I don't have any advice either, but my 8 yr old son is the same way. He is the oldest though. I know alot of it has to do with having two younger siblings who take up most of my time. That and his father working so much.
He gets so frustrated when he can't figure things out. Last yr at baseball he would start crying and getting so angry because he struck out. It's not like he was the only one either.
It's hard and I will be watching this thread for some advise.


----------



## Peepsqueak (Jul 5, 2005)

I am still working with dd and will probably seek some professional counselling. My dh and I had a big arguement about it last night because of it too. He and I used to be on the same page raising the kids, but lately we are separating further and further apart. I do think it opens up avenues of problems with the kids too.

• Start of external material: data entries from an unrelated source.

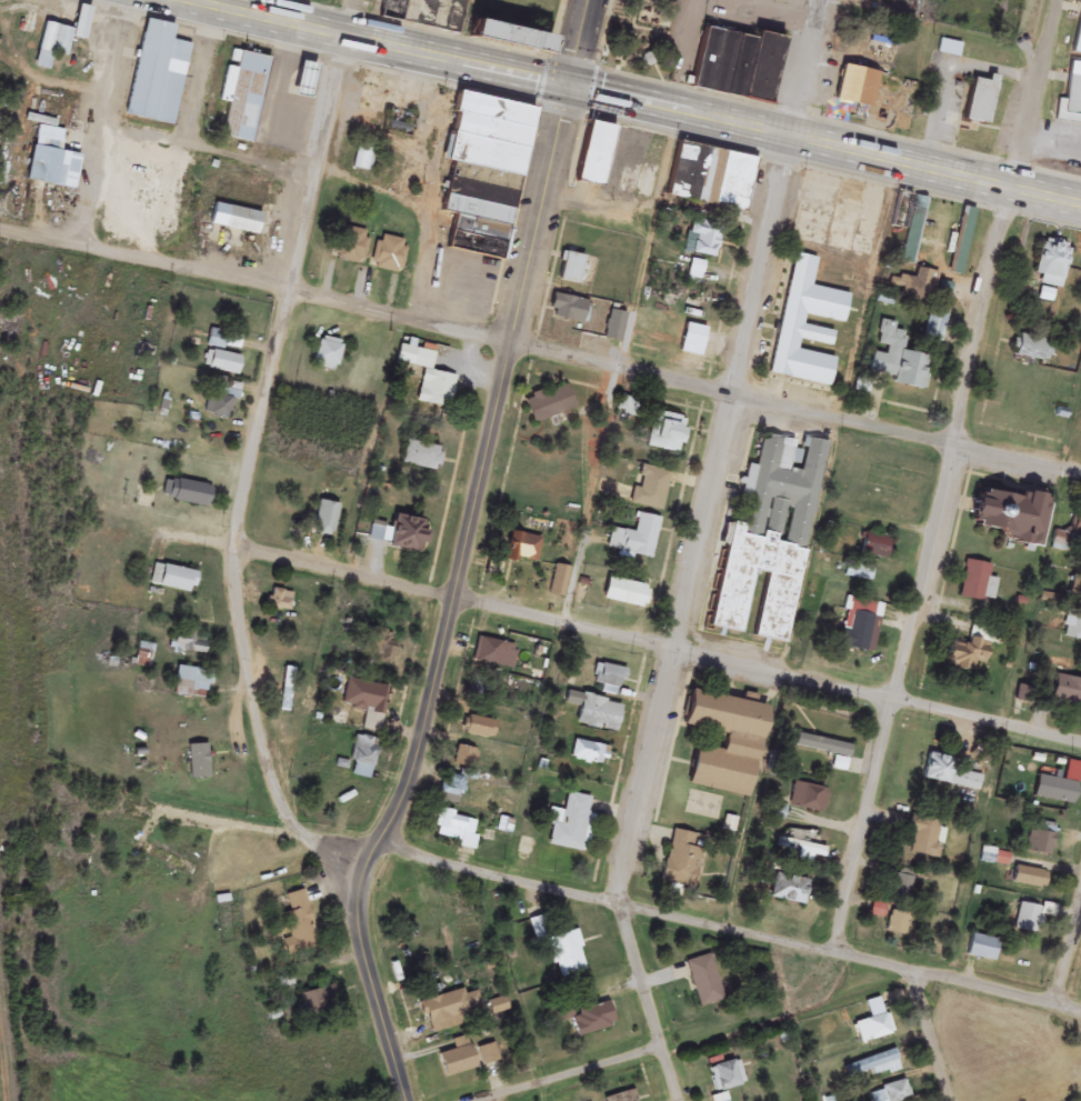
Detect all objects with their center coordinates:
building: (312, 0)
building: (442, 16)
building: (81, 24)
building: (501, 36)
building: (1079, 39)
road: (582, 44)
building: (51, 45)
building: (734, 65)
building: (157, 75)
building: (303, 81)
building: (860, 82)
building: (1073, 91)
building: (244, 98)
building: (985, 101)
road: (641, 105)
road: (104, 122)
building: (401, 122)
building: (485, 135)
building: (363, 158)
building: (51, 160)
building: (617, 160)
building: (2, 169)
building: (708, 177)
building: (235, 220)
building: (909, 225)
building: (703, 239)
building: (351, 246)
building: (388, 254)
building: (1051, 260)
building: (570, 269)
building: (695, 270)
building: (917, 287)
building: (566, 309)
building: (936, 325)
building: (614, 326)
building: (799, 327)
building: (694, 338)
building: (224, 341)
building: (1033, 348)
road: (540, 349)
building: (327, 354)
building: (898, 360)
building: (221, 363)
building: (428, 378)
building: (216, 404)
building: (548, 405)
building: (666, 433)
building: (421, 457)
road: (256, 466)
road: (948, 479)
building: (650, 489)
building: (186, 493)
building: (1005, 516)
building: (325, 520)
building: (1076, 527)
building: (400, 535)
building: (636, 539)
building: (768, 539)
building: (873, 547)
building: (524, 550)
road: (699, 553)
building: (861, 572)
building: (173, 580)
building: (974, 582)
building: (560, 583)
building: (623, 594)
road: (453, 597)
building: (280, 601)
building: (857, 625)
building: (1074, 631)
road: (630, 638)
building: (189, 644)
building: (379, 648)
building: (488, 653)
building: (966, 656)
building: (608, 678)
building: (191, 683)
building: (287, 690)
building: (1066, 692)
building: (361, 697)
building: (593, 713)
building: (786, 716)
building: (479, 729)
building: (722, 743)
building: (363, 758)
building: (949, 774)
building: (455, 782)
building: (808, 799)
building: (946, 803)
building: (571, 826)
building: (455, 829)
building: (925, 838)
building: (1041, 840)
building: (684, 860)
building: (1029, 879)
building: (903, 883)
building: (788, 890)
building: (892, 920)
building: (1029, 920)
building: (299, 925)
road: (734, 932)
building: (560, 949)
building: (982, 949)
road: (1071, 971)
building: (704, 982)
building: (318, 1000)
building: (497, 1007)
building: (447, 1011)
road: (791, 1014)
railway: (6, 1019)
building: (591, 1021)
building: (873, 1029)
road: (933, 1037)
building: (488, 1056)
building: (456, 1060)
building: (871, 1065)
building: (727, 1077)
road: (586, 1078)
building: (896, 1092)
building: (623, 1097)
building: (721, 1099)

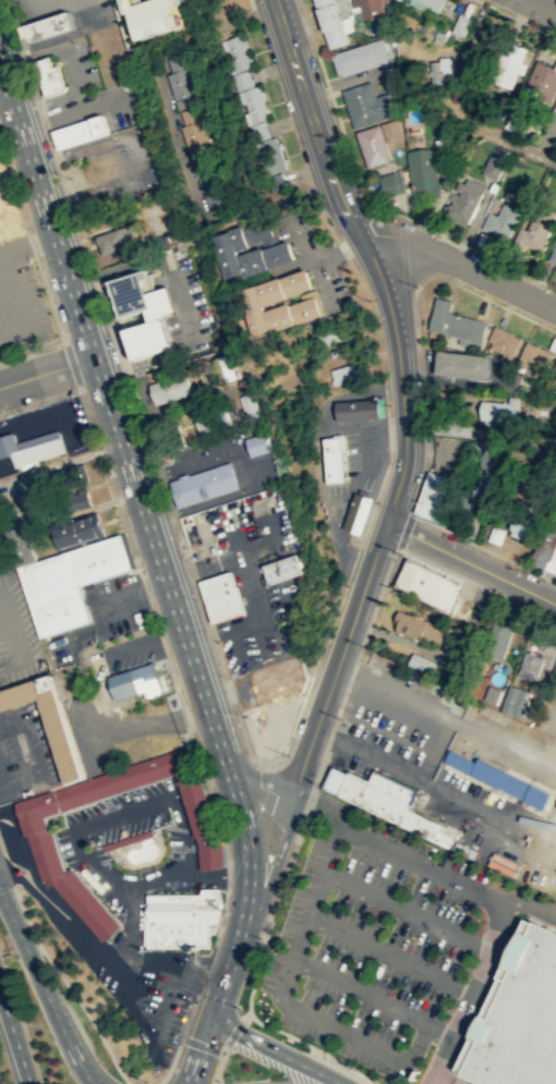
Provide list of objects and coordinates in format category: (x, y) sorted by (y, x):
road: (14, 0)
road: (6, 3)
building: (433, 3)
road: (250, 4)
building: (371, 7)
road: (539, 8)
road: (83, 13)
parking lot: (96, 16)
building: (161, 16)
road: (517, 18)
building: (334, 19)
building: (461, 23)
building: (50, 27)
road: (44, 42)
building: (238, 54)
building: (359, 55)
building: (508, 63)
street lamp: (94, 64)
road: (72, 67)
building: (439, 72)
building: (48, 76)
building: (543, 77)
building: (182, 83)
road: (3, 88)
road: (332, 102)
building: (367, 104)
parking lot: (101, 107)
building: (253, 107)
building: (555, 108)
road: (78, 109)
building: (513, 117)
building: (391, 129)
building: (193, 130)
building: (82, 132)
building: (373, 144)
road: (523, 147)
building: (0, 157)
building: (271, 157)
building: (492, 167)
building: (423, 172)
building: (392, 182)
building: (213, 186)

My daughter is defiant, will holler and stamp her foot to get what she wants. I do insist that she go to bed early too because being tired and not getting enough sleep does affect her disposition. I am going to eliminate high sugared foods from her diet as well. She gets frustrated...she wants to do things independently and will not let me do things for her, i.e. her hair, or help her with her lessons, and will say "no" if I ask her to do something.

I put her on a good behavior sticker program. I listed about 5 things she must do successfully to get a sticker for the day. If she gets 5 stickers in a week she gets to do something special. She managed to get 3 stickers last week and has not gotten any more since last week. I will continue to set a few goals for her until the end of the month. If this is not working I will think of another incentive for her. She does get easily discouraged, so I have to remind her to keep sight of her goal for the day.

Example; Goals for the day: No screaming, yelling
Things I request be done without arguement
Get ready for bed and be in bed on time
Help me with one thing daily

This is the general protocol each day. She was excited to try it for a few days but now is off track again. She is only 7 yo so I try to break things down in small steps.


----------



## canadiyank (Mar 16, 2002)

Hi Mama! I still have to reply to your PM about lessons...sorry, I forgot!!

Can you phrase the first expectation as something like, "Use a pleasant voice"?

As far as bed, I'm sure you've tried giving her 5-minute warnings...does that help or make things worse? As far as the helping, could it be the same thing each day? It sounds like routine might help. My dd is much younger, but she really likes knowing "what's next" and we talk about the things happening/expectations for the next day when we're cuddling at bedtime.

I wonder if we could brainstorm some ideas since the sticker chart isn't working...some people use stickers just to "mark off" things instead of as a reward, kwim? Have you read any spirited children books or whatnot? Out-of-Sync Child?

I'm sorry about your dh...I'm sure he is feeling very frustrated, and hope you can find common ground again.


----------